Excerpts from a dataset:
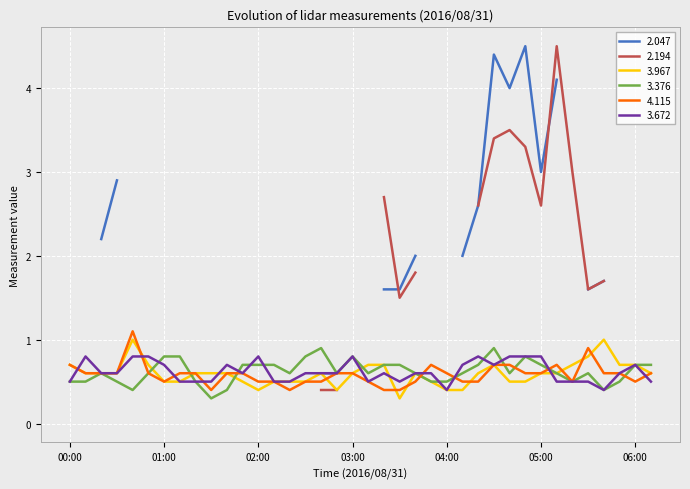

What is the label of the 27th point from the right?

01:50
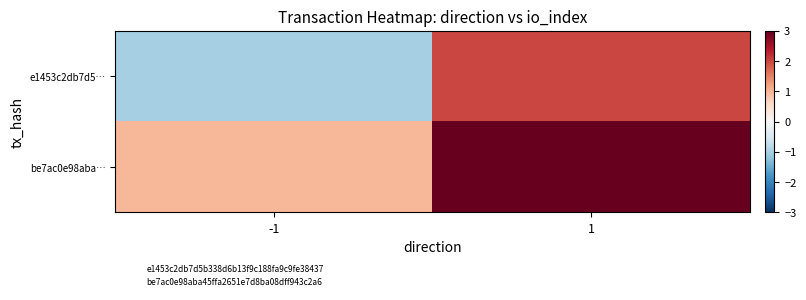

Reading left to right, extract all data points from this chart.

e1453c2db7d5…: -1=-1	1=2
be7ac0e98aba…: -1=1	1=3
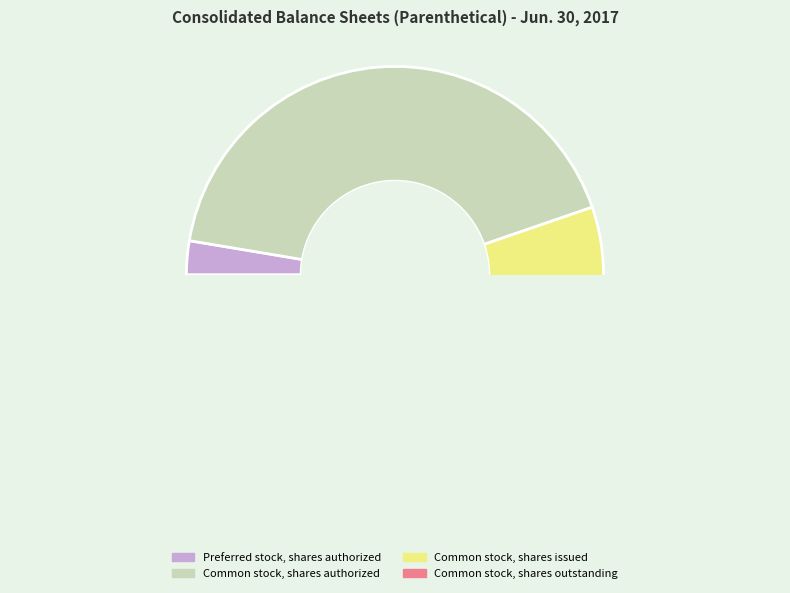

Between Common stock, shares outstanding and Common stock, shares issued, which is larger?

Common stock, shares outstanding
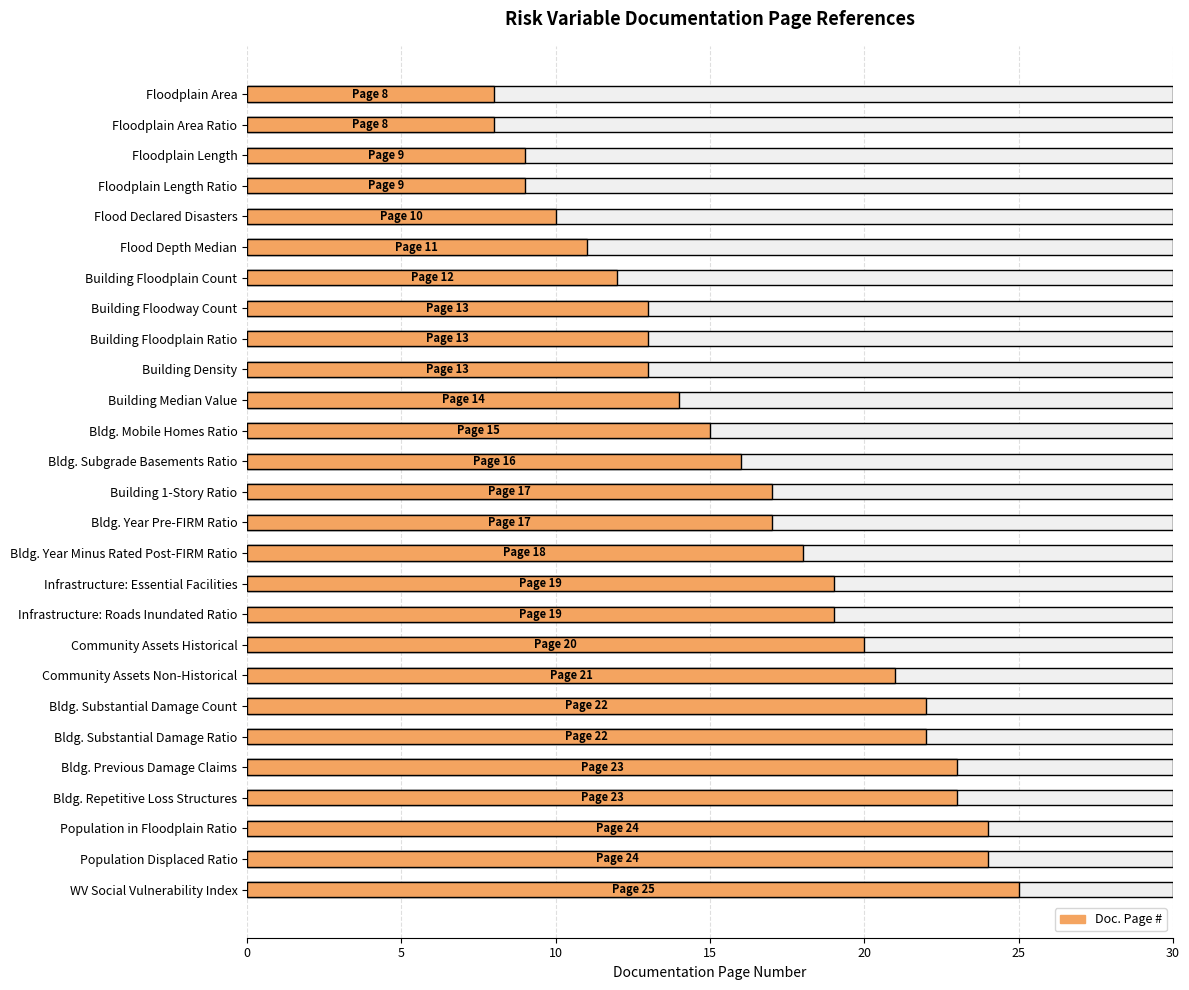

Reading left to right, list all the values displayed in this chart.

8	8	9	9	10	11	12	13	13	13	14	15	16	17	17	18	19	19	20	21	22	22	23	23	24	24	25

The problem: Copy out all of the data above word for word, omitting the pictures.

Exercise result:
What is the label of the 27th point from the right?

01:50

Reading left to right, extract all data points from this chart.

e1453c2db7d5…: -1=-1	1=2
be7ac0e98aba…: -1=1	1=3

Between Common stock, shares outstanding and Common stock, shares issued, which is larger?

Common stock, shares outstanding

Reading left to right, list all the values displayed in this chart.

8	8	9	9	10	11	12	13	13	13	14	15	16	17	17	18	19	19	20	21	22	22	23	23	24	24	25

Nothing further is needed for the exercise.